Search code examples
pythonpython-2.7beautifulsouppython-unicode

How to find string and return it to stdout in Python


I am getting familiar with Python & am struggling to do the below with BeautifulSoup, Python.

What is expected:

*If the output of the script below contains the string 5378, it should email me with the line the string appears.

#! /usr/bin/env python

from bs4 import BeautifulSoup
from lxml import html
import urllib2,re

import codecs
import sys
streamWriter = codecs.lookup('utf-8')[-1]
sys.stdout = streamWriter(sys.stdout)

BASE_URL = "http://outlet.us.dell.com/ARBOnlineSales/Online/InventorySearch.aspx?c=us&cs=22&l=en&s=dfh&brandid=2201&fid=111162"

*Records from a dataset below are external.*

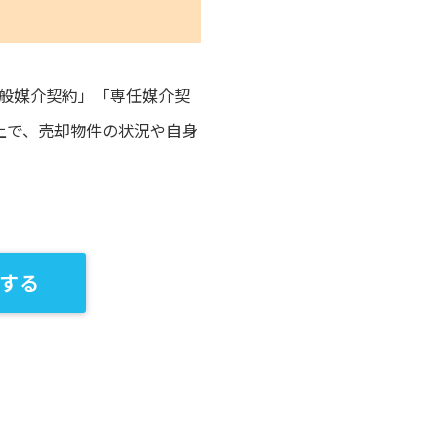
般媒介契約」「専任媒介契
上で、売却物件の状況や自身
する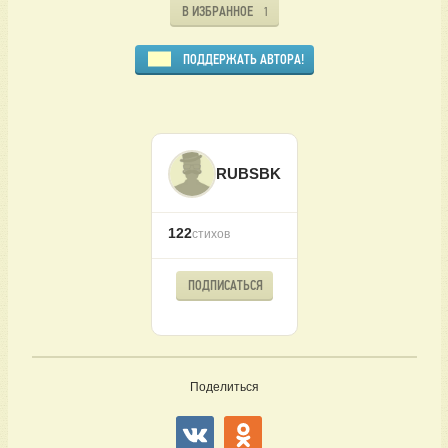
В ИЗБРАННОЕ
1
ПОДДЕРЖАТЬ АВТОРА!
RUBSBK
122
стихов
ПОДПИСАТЬСЯ
Поделиться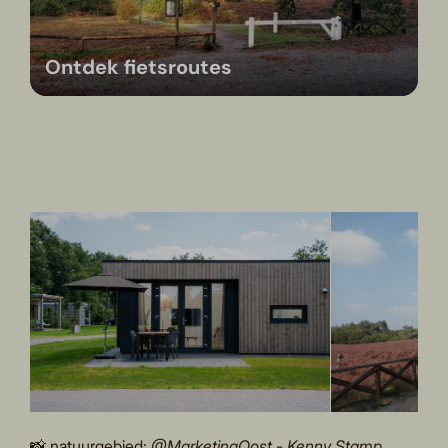
Ontdek fietsroutes
📸 natuurgebied:
@MarketingOost - Kenny Stamp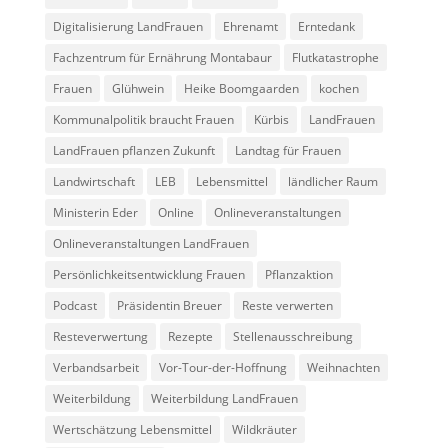
Digitalisierung LandFrauen
Ehrenamt
Erntedank
Fachzentrum für Ernährung Montabaur
Flutkatastrophe
Frauen
Glühwein
Heike Boomgaarden
kochen
Kommunalpolitik braucht Frauen
Kürbis
LandFrauen
LandFrauen pflanzen Zukunft
Landtag für Frauen
Landwirtschaft
LEB
Lebensmittel
ländlicher Raum
Ministerin Eder
Online
Onlineveranstaltungen
Onlineveranstaltungen LandFrauen
Persönlichkeitsentwicklung Frauen
Pflanzaktion
Podcast
Präsidentin Breuer
Reste verwerten
Resteverwertung
Rezepte
Stellenausschreibung
Verbandsarbeit
Vor-Tour-der-Hoffnung
Weihnachten
Weiterbildung
Weiterbildung LandFrauen
Wertschätzung Lebensmittel
Wildkräuter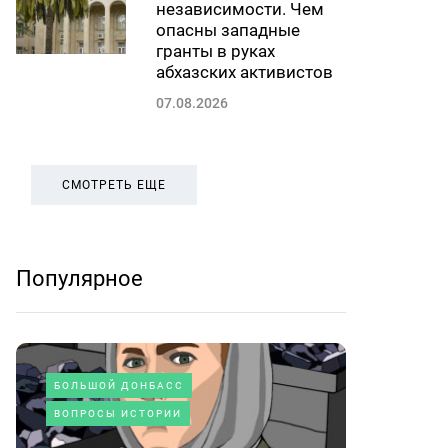
независимости. Чем
опасны западные
гранты в руках
абхазских активистов
07.08.2026
СМОТРЕТЬ ЕЩЕ
Популярное
БОЛЬШОЙ ДОНБАСС
ВОПРОСЫ ИСТОРИИ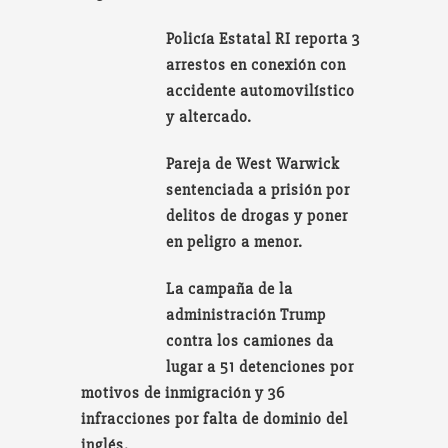
Policía Estatal RI reporta 3
arrestos en conexión con
accidente automovilístico
y altercado.
Pareja de West Warwick
sentenciada a prisión por
delitos de drogas y poner
en peligro a menor.
La campaña de la
administración Trump
contra los camiones da
lugar a 51 detenciones por
motivos de inmigración y 36
infracciones por falta de dominio del
inglés.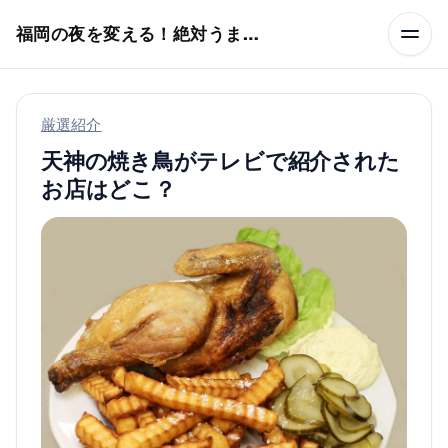
本文へスキップ
福岡の夜を変える！絶対うまい店
厳選紹介
天神の焼き鳥がテレビで紹介された
お店はどこ？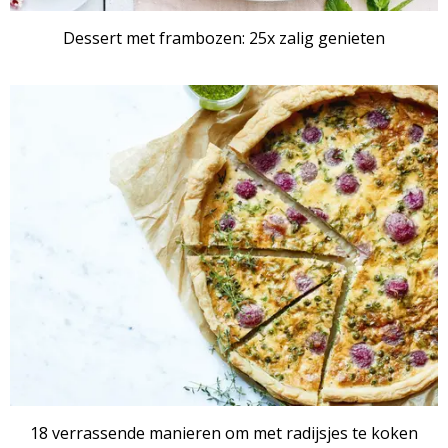
Dessert met frambozen: 25x zalig genieten
RECEPTENSET
18 verrassende manieren om met radijsjes te koken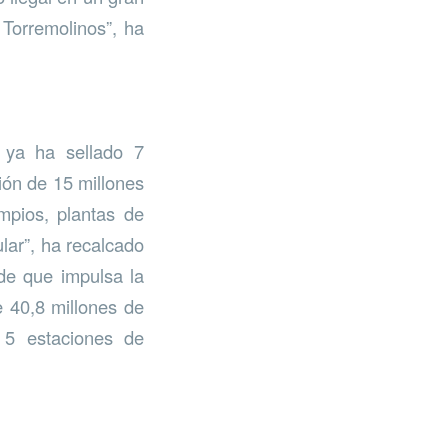
Torremolinos”, ha
e ya ha sellado 7
ión de 15 millones
mpios, plantas de
lar”, ha recalcado
de que impulsa la
 40,8 millones de
 5 estaciones de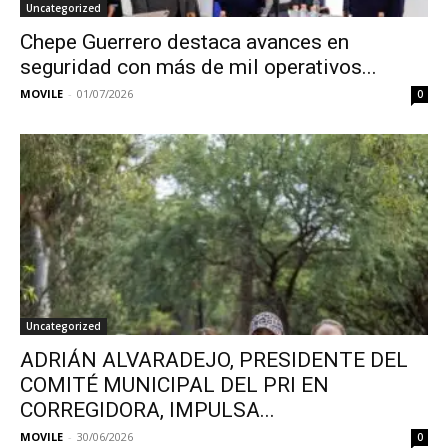
Uncategorized
Chepe Guerrero destaca avances en
seguridad con más de mil operativos...
MOVILE
-
01/07/2026
0
Uncategorized
ADRIÁN ALVARADEJO, PRESIDENTE DEL
COMITÉ MUNICIPAL DEL PRI EN
CORREGIDORA, IMPULSA...
MOVILE
-
30/06/2026
0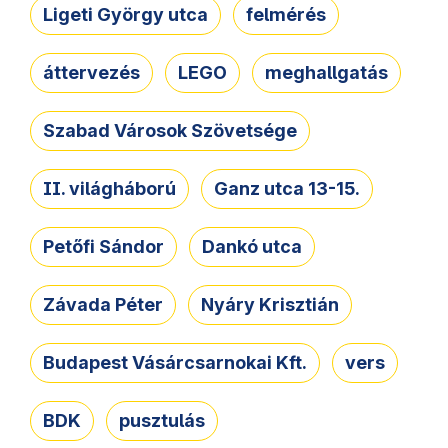
Ligeti György utca
felmérés
áttervezés
LEGO
meghallgatás
Szabad Városok Szövetsége
II. világháború
Ganz utca 13-15.
Petőfi Sándor
Dankó utca
Závada Péter
Nyáry Krisztián
Budapest Vásárcsarnokai Kft.
vers
BDK
pusztulás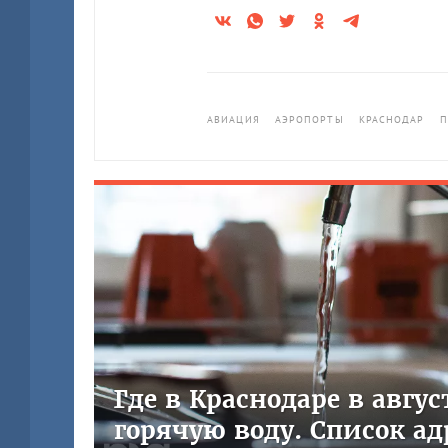
АВИАЦИЯ
АЭРОПОРТЫ
КРАСНОДАР
П
Где в Краснодаре в авгу
горячую воду. Список ад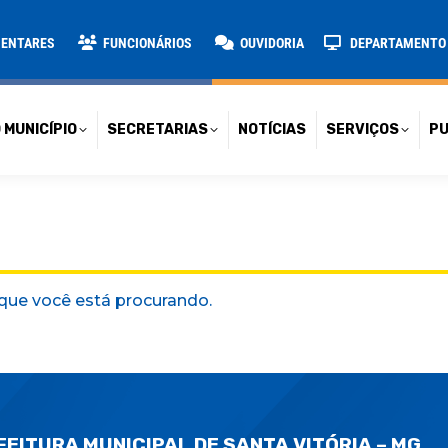
TARIAS
NOTÍCIAS
SERVIÇOS
PUBLICAÇÕES
CONT
MENTARES
FUNCIONÁRIOS
OUVIDORIA
DEPARTAMENTO D
 MUNICÍPIO
SECRETARIAS
NOTÍCIAS
SERVIÇOS
PU
que você está procurando.
FEITURA MUNICIPAL DE SANTA VITÓRIA – MG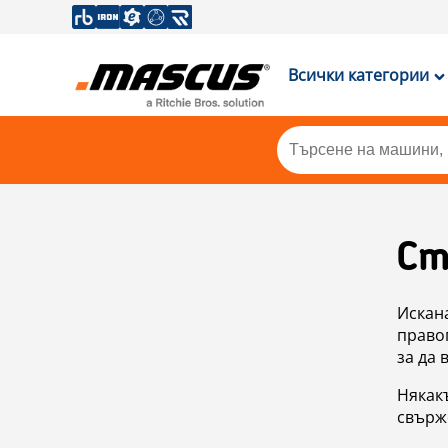
Всички категории
Ст
Искан
правоп
за да 
Някакъ
свърже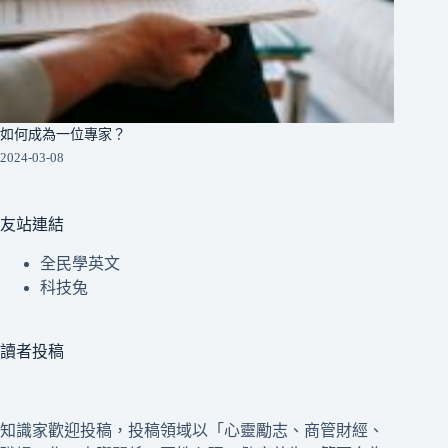
如何成為一位專家？
2024-03-08
友站連結
全民學英文
科技兔
讀者投稿
知識家歡迎投稿，投稿領域以「心靈勵志、商管財經、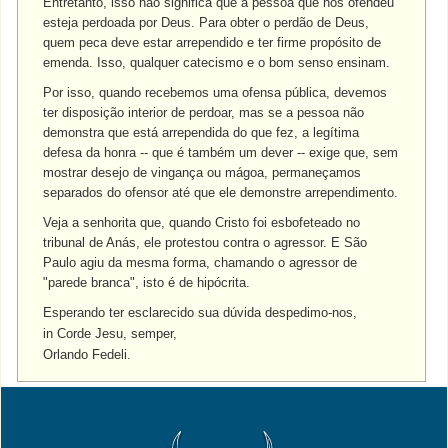
Entretanto, isso não significa que a pessoa que nos ofendeu
esteja perdoada por Deus. Para obter o perdão de Deus,
quem peca deve estar arrependido e ter firme propósito de
emenda. Isso, qualquer catecismo e o bom senso ensinam.
Por isso, quando recebemos uma ofensa pública, devemos
ter disposição interior de perdoar, mas se a pessoa não
demonstra que está arrependida do que fez, a legítima
defesa da honra -- que é também um dever -- exige que, sem
mostrar desejo de vingança ou mágoa, permaneçamos
separados do ofensor até que ele demonstre arrependimento.
Veja a senhorita que, quando Cristo foi esbofeteado no
tribunal de Anás, ele protestou contra o agressor. E São
Paulo agiu da mesma forma, chamando o agressor de
"parede branca", isto é de hipócrita.
Esperando ter esclarecido sua dúvida despedimo-nos,
in Corde Jesu, semper,
Orlando Fedeli.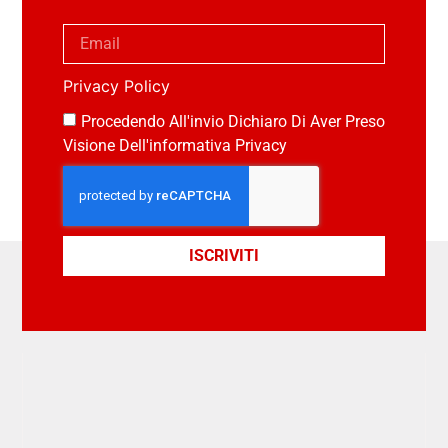
Privacy Policy
Procedendo All'invio Dichiaro Di Aver Preso
Visione Dell'informativa Privacy
ISCRIVITI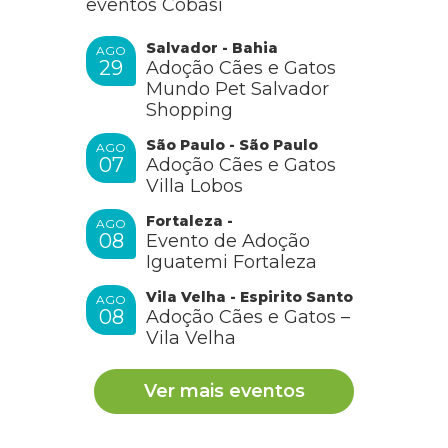
eventos Cobasi
Salvador - Bahia
AGO
29
Adoção Cães e Gatos
Mundo Pet Salvador
Shopping
São Paulo - São Paulo
AGO
07
Adoção Cães e Gatos
Villa Lobos
Fortaleza -
AGO
08
Evento de Adoção
Iguatemi Fortaleza
Vila Velha - Espirito Santo
AGO
08
Adoção Cães e Gatos –
Vila Velha
Ver mais eventos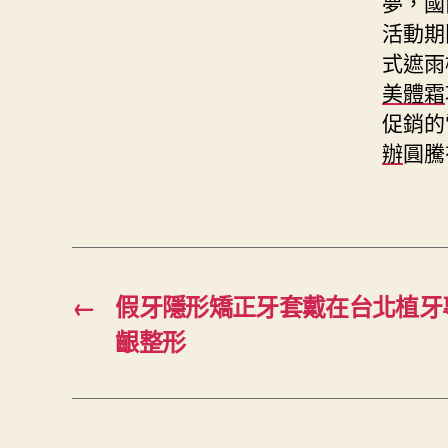
夢，國
活動期
式遮雨
美體霜
促銷的
辦
圓騰
←
假牙隱形矯正牙套戴在台北植牙
齦整形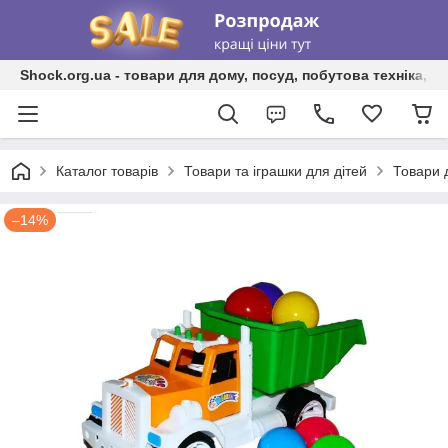
Shock.org.ua - товари для дому, посуд, побутова техніка, т
Каталог товарів
Товари та іграшки для дітей
Товари 
–14%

webpage = urllib2.urlopen(BASE_URL)
soup = BeautifulSoup(webpage.read(), "lxml")
findcolumn = soup.find("div", {"id": "itemheader-FN"})
name = findcolumn.text.strip()
print name

I tried using findall(5378, name), but it returns to empty braces like this [].

  • I am struggling with Unicode issues if I am trying to use it along with grep.

$ python dell.py | grep 5378 Traceback (most recent call last): File "dell.py", line 18, in <module> print name UnicodeEncodeError: 'ascii' codec can't encode character u'\u201d' in position 817: ordinal not in range(128)

Can someone tell me what am I doing wrong in both cases?


Solution

  • The function findall (from the re module) expects the first parameter to be a a regular expression, which is a string, but you provided an integer. Try this instead:

    re.findall("5378", name)
    

    When printed this will output [u'5378'] when it found something or [] when it didn't.

    I suspect you want to retrieve the product name from the number, which means you have to iterate through elements in findcolumn. We can use re.search() here to check for a single match within the element's texts.

    for input_element in findcolumn.find_all("div"):
        name = unicode(input_element.text.strip())
        if re.search("5378", name) != None:
            print unicode(name)
    

    As for the unicode error, there are a bunch of solutions, depending on your operating system and configuration: Reconfigure your system locale on Ubuntu or Encode your script output with .encode()/unicode().